**Page extract:**
::::::::

U.S. SECURITIES AND EXCHANGE COMMISSION
Washington, D.C. 20549
 
POST-EFFECTIVE AMENDMENT NO. 2
TO
FORM F-10
REGISTRATION STATEMENT UNDER
THE SECURITIES ACT OF 1933
 
Canadian Superior Energy Inc.
(Exact name of Registrant as specified in its charter)
         
Alberta, Canada
(Province or other Jurisdiction
of Incorporation or Organization)
  1311
(Primary Standard Industrial
Classification Code Number)
  N/A
(I.R.S. Employer
Identification No.)
Suite 3300, 400 3rd Avenue, SW
Calgary, Alberta
Canada T2P 4H2
(403) 294-1411

(Address and Telephone Number of Registrant’s Principal Executive Offices)
PTSGE Corp.
925 Fourth Avenue, Suite 2900
Seattle, Washington 98104
(206) 623-7580

(Name, Address and Telephone Number of Agent for Service)
 
Copies to:
     
Christopher W. Morgan, Esq.
Skadden, Arps, Slate, Meagher & Flom LLP
222 Bay Street
Suite 1750, P.O. Box 258
Toronto, Ontario M5K 1J5
(416) 777-4700
  John J. Poetker, Esq.
Borden Ladner Gervais LLP
1000 Canterra Tower
400 Third Avenue S.W.
Calgary, Alberta T2P 4H2
(403) 232-9500
Approximate date of commencement of proposed sale of the securities to the public: The offer by Canadian Superior Energy Inc. to purchase all of the issued and outstanding common shares of Canada Southern Petroleum Ltd. expired on September 7, 2006. Canadian Superior Energy Inc. is hereby amending this Registration Statement to deregister 40,923,512 common shares, no par value, which were issuable to shareholders of Canada Southern Petroleum Ltd. in connection with the offer to purchase.

::::::::

**Written exercise 1:**
According to the filing, on what date did the offer to purchase the common shares of Canada Southern Petroleum Ltd. expire?
**Written exercise 2:**
For each statement, say yes or no to whether it agrees with the filing, and quote the words from the filing that decide it.
(a) Canadian Superior Energy Inc. is incorporated in Alberta, Canada.
(b) The agent for service is located in Toronto.
(c) The amendment deregisters 40,923,512 common shares.
Answer from the filing alone.

**Data provided:**
::::::::

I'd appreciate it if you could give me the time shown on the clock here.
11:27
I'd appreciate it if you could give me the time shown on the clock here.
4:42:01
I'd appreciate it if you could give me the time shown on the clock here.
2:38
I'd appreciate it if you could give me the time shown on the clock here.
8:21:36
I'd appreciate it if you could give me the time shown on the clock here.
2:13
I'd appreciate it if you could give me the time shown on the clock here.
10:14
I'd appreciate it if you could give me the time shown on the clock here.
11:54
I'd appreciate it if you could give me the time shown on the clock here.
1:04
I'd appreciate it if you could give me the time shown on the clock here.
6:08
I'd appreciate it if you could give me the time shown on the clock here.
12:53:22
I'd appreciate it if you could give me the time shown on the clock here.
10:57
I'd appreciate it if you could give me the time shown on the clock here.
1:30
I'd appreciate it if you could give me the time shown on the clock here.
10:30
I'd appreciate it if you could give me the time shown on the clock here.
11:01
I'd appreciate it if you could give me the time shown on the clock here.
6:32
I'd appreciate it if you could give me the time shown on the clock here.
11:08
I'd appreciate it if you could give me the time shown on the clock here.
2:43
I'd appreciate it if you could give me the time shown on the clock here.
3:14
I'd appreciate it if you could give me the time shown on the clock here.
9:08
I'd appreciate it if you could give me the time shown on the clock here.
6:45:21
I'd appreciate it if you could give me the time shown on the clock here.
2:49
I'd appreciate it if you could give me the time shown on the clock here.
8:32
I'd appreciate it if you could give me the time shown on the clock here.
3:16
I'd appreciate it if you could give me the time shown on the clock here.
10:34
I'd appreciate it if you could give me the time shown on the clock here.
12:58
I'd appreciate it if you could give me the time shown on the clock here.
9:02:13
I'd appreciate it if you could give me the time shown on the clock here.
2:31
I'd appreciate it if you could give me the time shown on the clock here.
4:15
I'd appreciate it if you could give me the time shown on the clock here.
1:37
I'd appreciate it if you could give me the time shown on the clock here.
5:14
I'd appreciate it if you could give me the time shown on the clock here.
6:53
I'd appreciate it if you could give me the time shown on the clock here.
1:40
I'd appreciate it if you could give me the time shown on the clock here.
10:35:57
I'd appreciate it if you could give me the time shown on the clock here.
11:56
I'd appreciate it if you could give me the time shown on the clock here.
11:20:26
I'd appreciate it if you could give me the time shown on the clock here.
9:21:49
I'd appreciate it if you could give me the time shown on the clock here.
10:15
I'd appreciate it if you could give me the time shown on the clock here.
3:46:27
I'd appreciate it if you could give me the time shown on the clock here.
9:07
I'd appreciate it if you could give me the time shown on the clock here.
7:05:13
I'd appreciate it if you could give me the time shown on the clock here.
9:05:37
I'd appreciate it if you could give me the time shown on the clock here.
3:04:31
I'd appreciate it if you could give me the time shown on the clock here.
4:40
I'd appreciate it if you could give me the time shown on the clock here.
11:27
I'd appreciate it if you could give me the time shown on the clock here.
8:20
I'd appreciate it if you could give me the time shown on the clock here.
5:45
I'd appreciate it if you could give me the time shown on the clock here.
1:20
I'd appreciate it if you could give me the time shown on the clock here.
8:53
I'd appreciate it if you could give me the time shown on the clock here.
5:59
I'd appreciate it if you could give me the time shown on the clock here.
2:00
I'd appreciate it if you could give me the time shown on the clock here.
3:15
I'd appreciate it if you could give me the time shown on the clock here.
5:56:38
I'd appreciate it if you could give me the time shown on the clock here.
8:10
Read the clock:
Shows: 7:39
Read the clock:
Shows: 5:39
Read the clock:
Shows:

::::::::

**Task response 1:**
September 7, 2006

**Task response 2:**
(a) Yes: "Alberta, Canada"
(b) No: "PTSGE Corp. 925 Fourth Avenue, Suite 2900 Seattle, Washington 98104"
(c) Yes: "to deregister 40,923,512 common shares"